Any time a bird or a body flashed through the bankside trees, he was certain it was his cousin Ezekiel coming. Despite the years, he reckoned he’d know Ezekieclass="underline" someone brisk and swarthy, from playing out in weather, from a gauge of Lebanese blood. From up here, Henry could see the post office, where they were to meet, and the muddy main drag and every direction going there. Gauley Bridge wasn’t much. All paths led to the post office. Ezekiel’s letter said two hundred souls lived here. Henry wondered where they all could fit.

Ezekiel wrote yes, he could find a man work.

Below, a wood duck and her raft of young eddied about in worried spirals.
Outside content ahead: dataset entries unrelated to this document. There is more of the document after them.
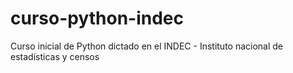 # curso-python-indec
Curso inicial de Python dictado en el INDEC - Instituto nacional de estadísticas y censos
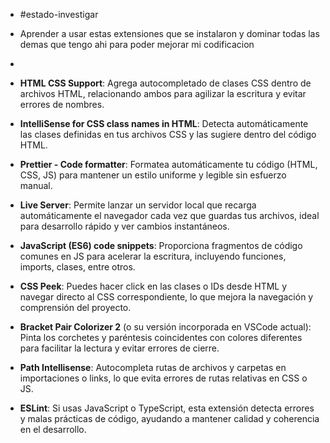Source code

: - #estado-investigar 
- Aprender a usar estas extensiones que se instalaron y dominar todas las demas que tengo ahi para poder mejorar mi codificacion
- 
- **HTML CSS Support**: Agrega autocompletado de clases CSS dentro de archivos HTML, relacionando ambos para agilizar la escritura y evitar errores de nombres.
    
- **IntelliSense for CSS class names in HTML**: Detecta automáticamente las clases definidas en tus archivos CSS y las sugiere dentro del código HTML.
    
- **Prettier - Code formatter**: Formatea automáticamente tu código (HTML, CSS, JS) para mantener un estilo uniforme y legible sin esfuerzo manual.
    
- **Live Server**: Permite lanzar un servidor local que recarga automáticamente el navegador cada vez que guardas tus archivos, ideal para desarrollo rápido y ver cambios instantáneos.
    
- **JavaScript (ES6) code snippets**: Proporciona fragmentos de código comunes en JS para acelerar la escritura, incluyendo funciones, imports, clases, entre otros.
    
- **CSS Peek**: Puedes hacer click en las clases o IDs desde HTML y navegar directo al CSS correspondiente, lo que mejora la navegación y comprensión del proyecto.
    
- **Bracket Pair Colorizer 2** (o su versión incorporada en VSCode actual): Pinta los corchetes y paréntesis coincidentes con colores diferentes para facilitar la lectura y evitar errores de cierre.
    
- **Path Intellisense**: Autocompleta rutas de archivos y carpetas en importaciones o links, lo que evita errores de rutas relativas en CSS o JS.
    
- **ESLint**: Si usas JavaScript o TypeScript, esta extensión detecta errores y malas prácticas de código, ayudando a mantener calidad y coherencia en el desarrollo.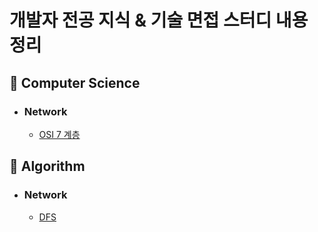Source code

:# 개발자 전공 지식 & 기술 면접 스터디 내용 정리

## 📌 Computer Science

- ### Network
  - [OSI 7 계층](https://github.com/Salvation-sub/tech-interview-study)

## 📌 Algorithm

- ### Network
  - [DFS](https://github.com/Salvation-sub/tech-interview-study)
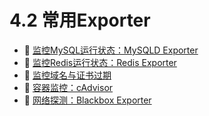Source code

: # 4.2 常用Exporter

* 📄 [监控MySQL运行状态：MySQLD Exporter](siyuan://blocks/20231110105237-m1qw2br)
* 📄 [监控Redis运行状态：Redis Exporter](siyuan://blocks/20231110105237-uepl7o6)
* 📄 [监控域名与证书过期](siyuan://blocks/20231110105237-y3p3ksg)
* 📄 [容器监控：cAdvisor](siyuan://blocks/20231110105237-tt4oq7v)
* 📄 [网络探测：Blackbox Exporter](siyuan://blocks/20231110105237-od063ts)

‍
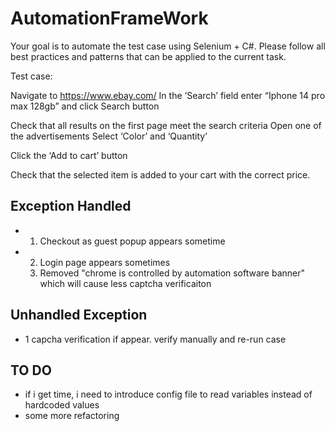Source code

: # AutomationFrameWork

Your goal is to automate the test case using Selenium + C#. Please follow all best practices and patterns that can be applied to the current task.

Test case:


Navigate to https://www.ebay.com/
In the ‘Search’ field enter “Iphone 14 pro max 128gb” and click Search button


Check that all results on the first page meet the search criteria
Open one of the advertisements
Select ‘Color’ and ‘Quantity’


Click the ‘Add to cart’ button


Check that the selected item is added to your cart with the correct price.

## Exception Handled

* 1. Checkout as guest popup appears sometime
* 2. Login page appears sometimes
  3. Removed "chrome is controlled by automation software banner" which will cause less captcha verificaiton
 
## Unhandled Exception
* 1 capcha verification if appear. verify manually and re-run case

## TO DO
* if i get time, i need to introduce config file to read variables instead of hardcoded values
* some more refactoring
  
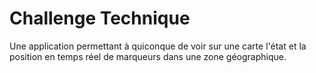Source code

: # Challenge Technique 

Une application permettant à quiconque de voir sur une carte l'état et la position en temps réel de marqueurs dans une zone géographique.

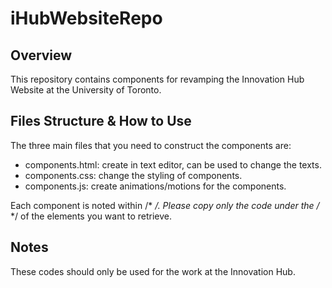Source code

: # iHubWebsiteRepo

## Overview
This repository contains components for revamping the Innovation Hub Website at the University of Toronto. 

## Files Structure & How to Use

The three main files that you need to construct the components are:
- components.html: create in text editor, can be used to change the texts.
- components.css: change the styling of components.
- components.js: create animations/motions for the components.

Each component is noted within /* */.
Please copy only the code under the /* */ of the elements you want to retrieve.

## Notes
These codes should only be used for the work at the Innovation Hub.
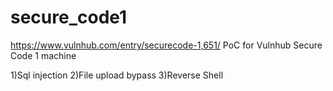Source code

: # secure_code1
https://www.vulnhub.com/entry/securecode-1,651/
PoC for Vulnhub Secure Code 1 machine

1)Sql injection
2)File upload bypass
3)Reverse Shell 
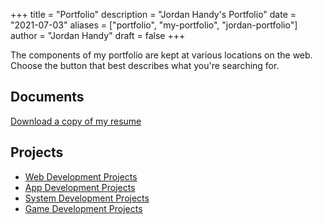 +++
title = "Portfolio"
description = "Jordan Handy's Portfolio"
date = "2021-07-03"
aliases = ["portfolio", "my-portfolio", "jordan-portfolio"]
author = "Jordan Handy"
draft = false
+++

The components of my portfolio are kept at various locations on the web. Choose the button that best describes what you're searching for.

## Documents

[Download a copy of my resume](https://drive.google.com/file/d/1HNEAk8yCt6_klWXjX7lqnfvm7d68ur2A/view?usp=sharing)

## Projects

* [Web Development Projects](/portfolio/web-development)
* [App Development Projects](/portfolio/app-development)
* [System Development Projects](/portfolio/system-development)
* [Game Development Projects](#)
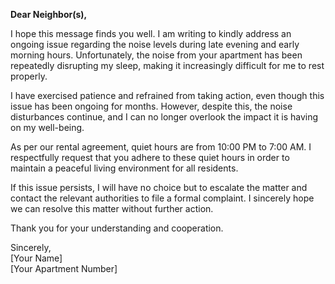 **Dear Neighbor(s),**

I hope this message finds you well. I am writing to kindly address an ongoing issue regarding the noise levels during late evening and early morning hours. Unfortunately, the noise from your apartment has been repeatedly disrupting my sleep, making it increasingly difficult for me to rest properly.

I have exercised patience and refrained from taking action, even though this issue has been ongoing for months. However, despite this, the noise disturbances continue, and I can no longer overlook the impact it is having on my well-being.

As per our rental agreement, quiet hours are from 10:00 PM to 7:00 AM. I respectfully request that you adhere to these quiet hours in order to maintain a peaceful living environment for all residents.

If this issue persists, I will have no choice but to escalate the matter and contact the relevant authorities to file a formal complaint. I sincerely hope we can resolve this matter without further action.

Thank you for your understanding and cooperation.

Sincerely,  
[Your Name]  
[Your Apartment Number]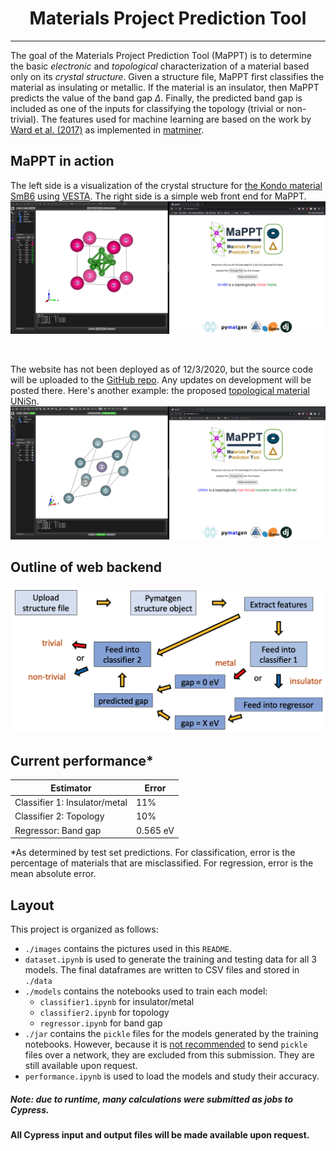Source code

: # <center>**Ma**terials **P**roject **P**rediction **T**ool</center>
---

The goal of the Materials Project Prediction Tool (MaPPT) is to determine the
basic *electronic* and *topological* characterization of a material based only
on its *crystal structure*. Given a structure file, MaPPT first classifies the
material as insulating or metallic. If the material is an insulator, then MaPPT
predicts the value of the band gap $\Delta$. Finally, the predicted band gap is
included as one of the inputs for classifying the topology (trivial or non-
trivial). The features used for machine learning are based on the work by [Ward
et al. (2017)](https://journals.aps.org/prb/abstract/10.1103/PhysRevB.96.024104)
as implemented in [matminer](https://hackingmaterials.lbl.gov/matminer/).

## MaPPT in action
The left side is a visualization of the crystal structure for [the Kondo
material SmB6](https://arxiv.org/pdf/2003.11052.pdf) using
[VESTA](https://jp-minerals.org/vesta/en/). The right side is a simple web front
end for MaPPT.
<br>
<img src="./images/SmB6.png"/>

 <br>

 The website has not been deployed as of 12/3/2020, but the source code will be
uploaded to the [GitHub repo](https://github.com/jkidd1/mappt). Any updates on
development will be posted there. Here's another example: the proposed
[topological material
UNiSn](https://journals.aps.org/prx/pdf/10.1103/PhysRevX.9.041055).
 <br>
<img src="./images/UNiSn.png"/>

## Outline of web backend
<img src="./images/outline.png"/>

## Current performance*
| Estimator | Error |
| ----------- | ----------- |
| Classifier 1: Insulator/metal | 11% |
| Classifier 2: Topology | 10% |
| Regressor: Band gap | 0.565 eV |

*As determined by test set predictions. For classification, error is the
percentage of materials that are misclassified. For regression, error is the
mean absolute error.

## Layout
This project is organized as follows:
- `./images` contains the pictures used in this `README`.
- `dataset.ipynb` is used to generate the training and testing data for all 3
models. The final dataframes are written to CSV files and stored in `./data`
- `./models` contains the notebooks used to train each model:
    - `classifier1.ipynb` for insulator/metal
    - `classifier2.ipynb` for topology
    - `regressor.ipynb` for band gap
- `./jar` contains the `pickle` files for the models generated by the training
notebooks. However, because it is [not
recommended](https://wiki.python.org/moin/UsingPickle) to send `pickle` files
over a network, they are excluded from this submission. They are still available
upon request.
- `performance.ipynb` is used to load the models and study their accuracy.

##### Note: due to runtime, many calculations were submitted as jobs to Cypress.
**All Cypress input and output files will be made available upon request.**
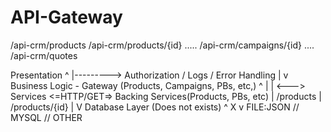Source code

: # API-Gateway

/api-crm/products
/api-crm/products/{id}
.....
/api-crm/campaigns/{id}
....
/api-crm/quotes



Presentation
    ^
    |---------> Authorization / Logs / Error Handling
    |
    v
Business Logic - Gateway (Products, Campaigns, PBs, etc,)
    ^
    |
    | <---> Services <=HTTP/GET=> Backing Services(Products, PBs, etc)
    |                                /products
    |                                /products/{id}
    |
    V
Database Layer (Does not exists)
    ^
    X
    v
FILE:JSON // MYSQL // OTHER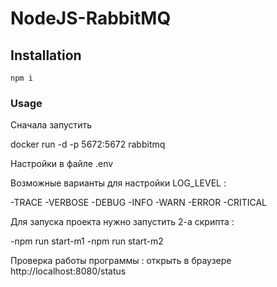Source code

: # NodeJS-RabbitMQ

## Installation

`npm i`

### Usage

Сначала запустить

docker run -d -p 5672:5672 rabbitmq

Настройки в файле .env

Возможные варианты для настройки LOG_LEVEL :

-TRACE
-VERBOSE
-DEBUG
-INFO
-WARN
-ERROR
-CRITICAL


Для запуска проекта нужно запустить 2-а скрипта :

-npm run start-m1
-npm run start-m2


Проверка работы программы :
открыть в браузере http://localhost:8080/status

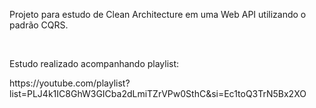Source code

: <p> Projeto para estudo de Clean Architecture em uma Web API utilizando o padrão CQRS. </p>

<br>

Estudo realizado acompanhando playlist:
<p> https://youtube.com/playlist?list=PLJ4k1IC8GhW3GICba2dLmiTZrVPw0SthC&si=Ec1toQ3TrN5Bx2XO </p>
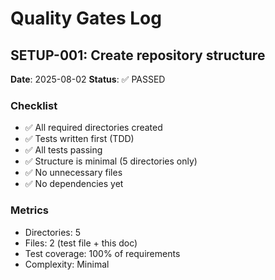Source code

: # Quality Gates Log

## SETUP-001: Create repository structure
**Date**: 2025-08-02
**Status**: ✅ PASSED

### Checklist
- ✅ All required directories created
- ✅ Tests written first (TDD)
- ✅ All tests passing
- ✅ Structure is minimal (5 directories only)
- ✅ No unnecessary files
- ✅ No dependencies yet

### Metrics
- Directories: 5
- Files: 2 (test file + this doc)
- Test coverage: 100% of requirements
- Complexity: Minimal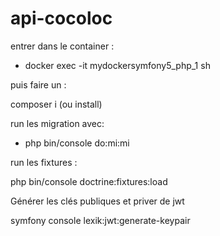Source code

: # api-cocoloc

entrer dans le container :

- docker exec -it mydockersymfony5_php_1 sh

puis faire un :

composer i (ou install)

run les migration avec:

- php bin/console do:mi:mi

run les fixtures :

php bin/console doctrine:fixtures:load

Générer les clés publiques et priver de jwt 

symfony console lexik:jwt:generate-keypair
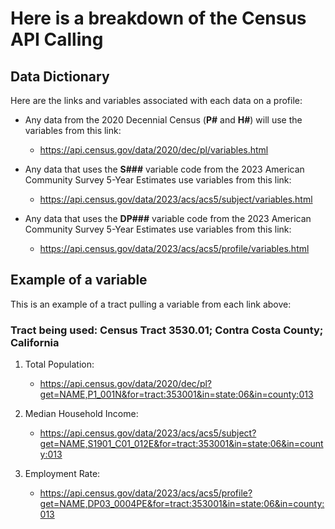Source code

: # Here is a breakdown of the Census API Calling

## Data Dictionary

Here are the links and variables associated with each data on a profile:

 * Any data from the 2020 Decennial Census (**P#** and **H#**) will use the variables from this link:
    * https://api.census.gov/data/2020/dec/pl/variables.html

* Any data that uses the **S###** variable code from the 2023 American Community Survey 5-Year Estimates use variables from this link: 
    * https://api.census.gov/data/2023/acs/acs5/subject/variables.html

* Any data that uses the **DP###** variable code from the 2023 American Community Survey 5-Year Estimates use variables from this link: 
    * https://api.census.gov/data/2023/acs/acs5/profile/variables.html



## Example of a variable

This is an example of a tract pulling a variable from each link above:

### Tract being used: Census Tract 3530.01; Contra Costa County; California

1. Total Population: 
    * https://api.census.gov/data/2020/dec/pl?get=NAME,P1_001N&for=tract:353001&in=state:06&in=county:013

2. Median Household Income: 
    * https://api.census.gov/data/2023/acs/acs5/subject?get=NAME,S1901_C01_012E&for=tract:353001&in=state:06&in=county:013

3. Employment Rate: 
    * https://api.census.gov/data/2023/acs/acs5/profile?get=NAME,DP03_0004PE&for=tract:353001&in=state:06&in=county:013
It is a duck that lives in the high hollows of trees — Henry didn’t know that, he only knew the paving stones of Kanawha City — and he would’ve been startled at how the ducklings fling themselves from that great height, trusting their downy bodies to God and the soft bounce of a forest floor. Henry, newly seventeen, could paddle and chug along a bit. The ducklings, swimming with prowess, a couple days old, bested him. He could laugh. He had that virtue.

In the Gauley the green fish rose. Henry thought it a piece of bark until it turned in diagonal sweep and showed the grim, pointed mask of its face. It merely drifted to the surface, the length of a child. Then it sank in grassy nothingness with no more motion than a slight, sinuous curve Henry could have imagined. Or was it a lizard? It left like the demon of dreams.

When it returned, Henry was looking in the wrong direction. An awful, heartbroken cackling from the reeds behind. A vortex formed. A hole in the water. Into this, tufts of feathers disappeared. Turning, Henry saw the fish inhale two ducklings. The others broke into the main river and were swept downstream, their mother with them. The thrashing fish tossed water like a canoe blade. Gills flared as it wolfed them down. Henry looked about, frantic, but no one else was there to see, no one to assure him it was true.

Ezekiel never showed. Two shoppers shifted among the rows — the post office was a corner of a store, elbowed in like an afterthought. Henry stood at the stove, which kicked out the heat of a blast furnace. The weather was mild, the brutal fire kept up out of habit. He mooned about and began to sweat. So it took a moment to hear that other voice.

“You looking for Zeke?”

Henry turned to find a clerk. No one called his cousin Zeke. No one he knew.

“Zeke,” the clerk said again. “Are you looking for him?”

“I am.” Henry moved to the counter.

“Zeke can’t make the run. He says go to the staging grounds, it’s at Mouth-of-Gauley, that’s six mile. Stay on this side of the river and follow the path. Zeke says he’s sorry.” The clerk added, “Zeke says luck to you.”

Henry woke at this jolt. “Wait. What’d you say? He ain’t coming?”

“Six miles downriver. You’ll see a hoving mountain of logs. The path’s muddy but you can make it in three hour. Two if it’s dry. It’s not.” Wearing a clean apron, the clerk stepped out from a half-door and went ferreting in a dark corner. He thunked something heavy on the butcher block. “Zeke says borrow these. He wants them back.”